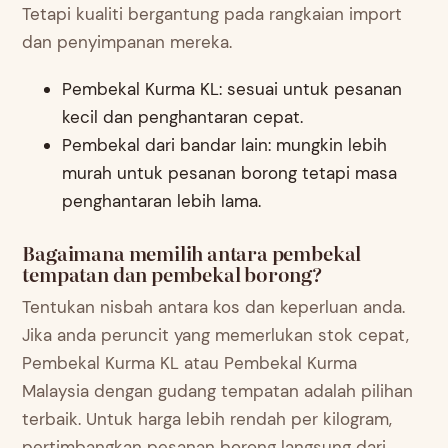
Tetapi kualiti bergantung pada rangkaian import
dan penyimpanan mereka.
Pembekal Kurma KL: sesuai untuk pesanan
kecil dan penghantaran cepat.
Pembekal dari bandar lain: mungkin lebih
murah untuk pesanan borong tetapi masa
penghantaran lebih lama.
Bagaimana memilih antara pembekal
tempatan dan pembekal borong?
Tentukan nisbah antara kos dan keperluan anda.
Jika anda peruncit yang memerlukan stok cepat,
Pembekal Kurma KL atau Pembekal Kurma
Malaysia dengan gudang tempatan adalah pilihan
terbaik. Untuk harga lebih rendah per kilogram,
pertimbangkan pesanan borong langsung dari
========================================
#### TASK
Please reproduce the records above exactly, leaving out every picture.

#### EXERCISE RESPONSE
Tetapi kualiti bergantung pada rangkaian import
dan penyimpanan mereka.
Pembekal Kurma KL: sesuai untuk pesanan
kecil dan penghantaran cepat.
Pembekal dari bandar lain: mungkin lebih
murah untuk pesanan borong tetapi masa
penghantaran lebih lama.
Bagaimana memilih antara pembekal
tempatan dan pembekal borong?
Tentukan nisbah antara kos dan keperluan anda.
Jika anda peruncit yang memerlukan stok cepat,
Pembekal Kurma KL atau Pembekal Kurma
Malaysia dengan gudang tempatan adalah pilihan
terbaik. Untuk harga lebih rendah per kilogram,
pertimbangkan pesanan borong langsung dari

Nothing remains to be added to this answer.